┏━━

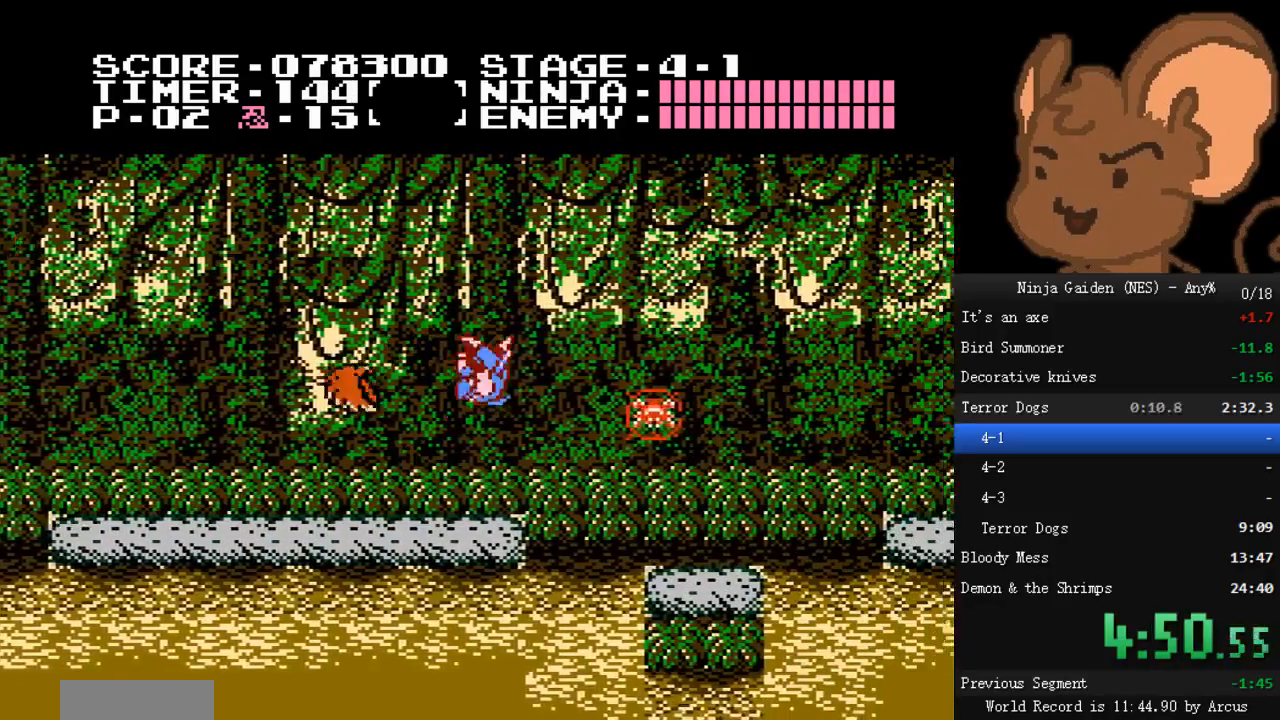
{"dt_ms": 500, "buttons": ["DPAD_RIGHT"], "events": []}
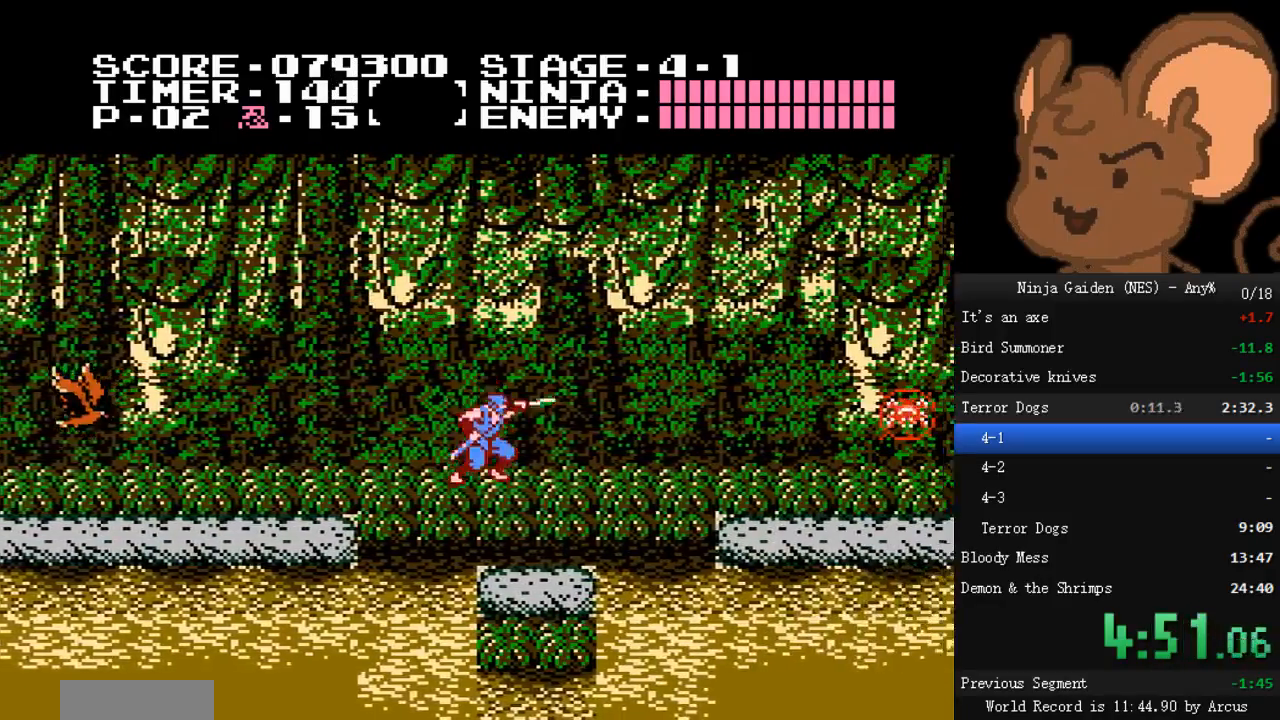
{"dt_ms": 500, "buttons": ["A", "DPAD_RIGHT"], "events": [[400, "A", "down"]]}
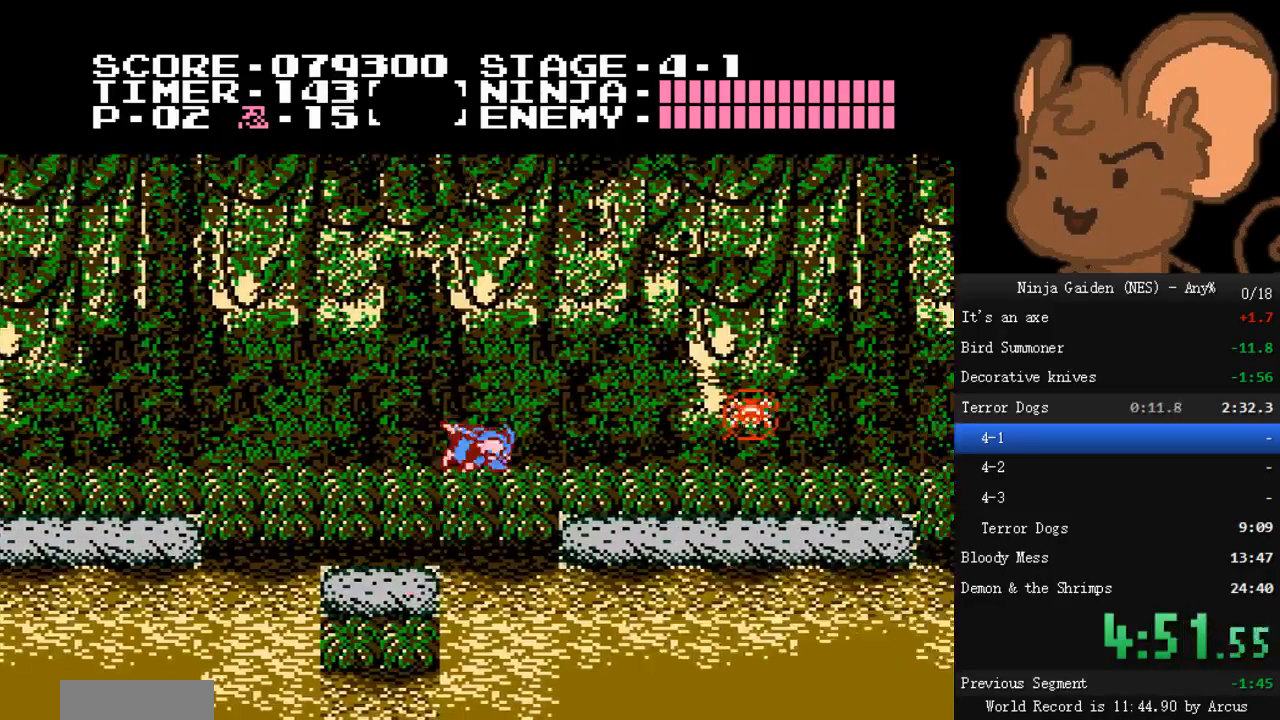
{"dt_ms": 500, "buttons": ["DPAD_RIGHT"]}
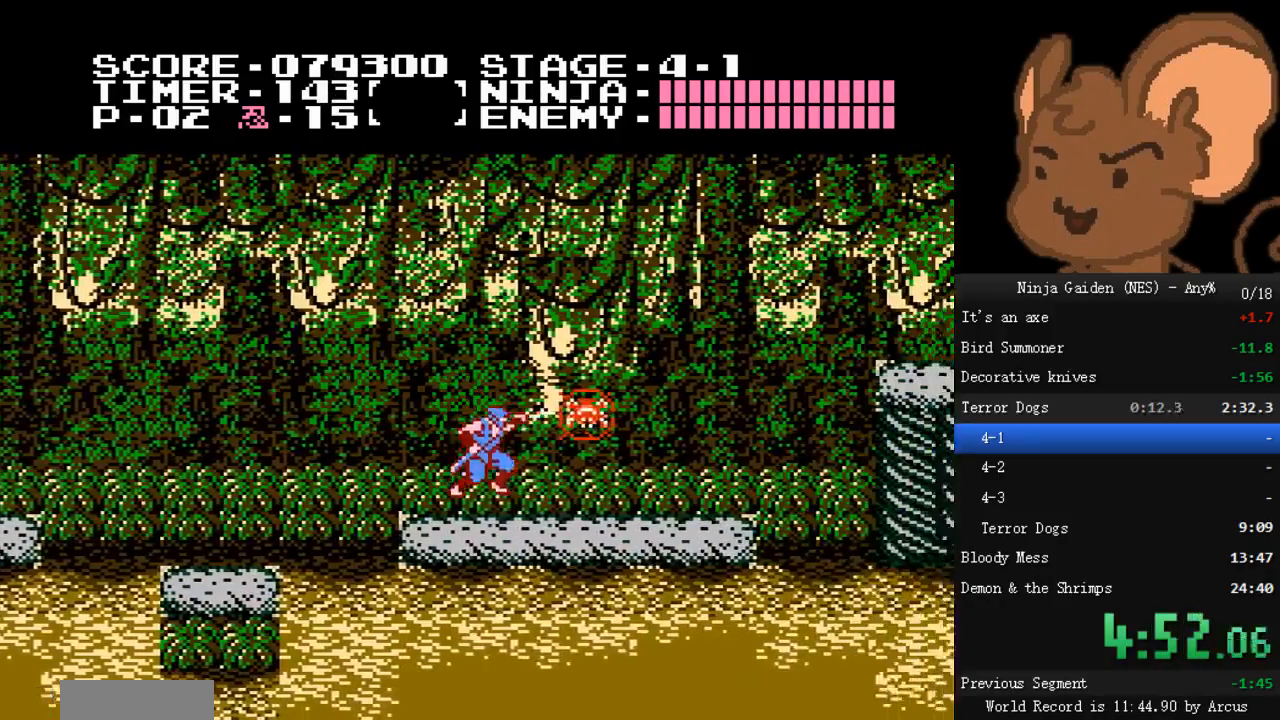
{"dt_ms": 500, "buttons": ["DPAD_RIGHT"], "events": []}
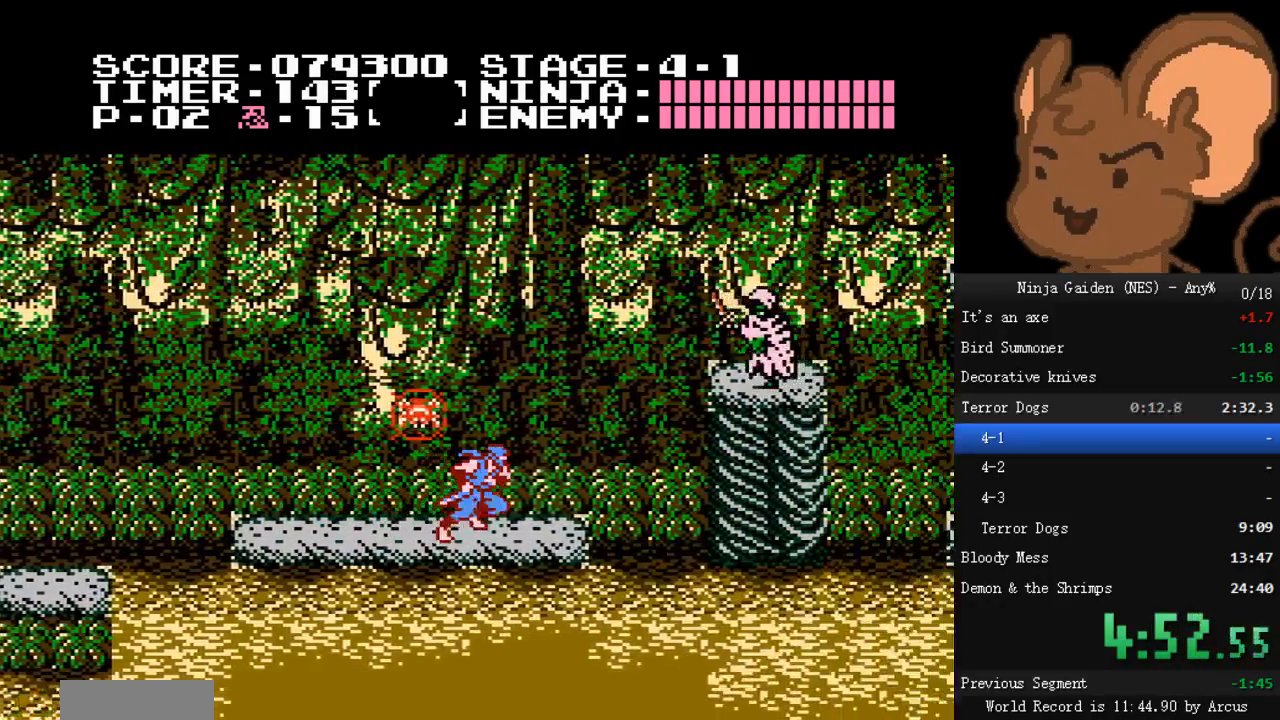
{"dt_ms": 500, "buttons": ["A", "DPAD_RIGHT"], "events": [[267, "A", "down"]]}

┗━━

Requirement
In the records, which lines use the word "down"? Report them.

Worked solution
{"dt_ms": 500, "buttons": ["A", "DPAD_RIGHT"], "events": [[400, "A", "down"]]}
{"dt_ms": 500, "buttons": ["A", "DPAD_RIGHT"], "events": [[267, "A", "down"]]}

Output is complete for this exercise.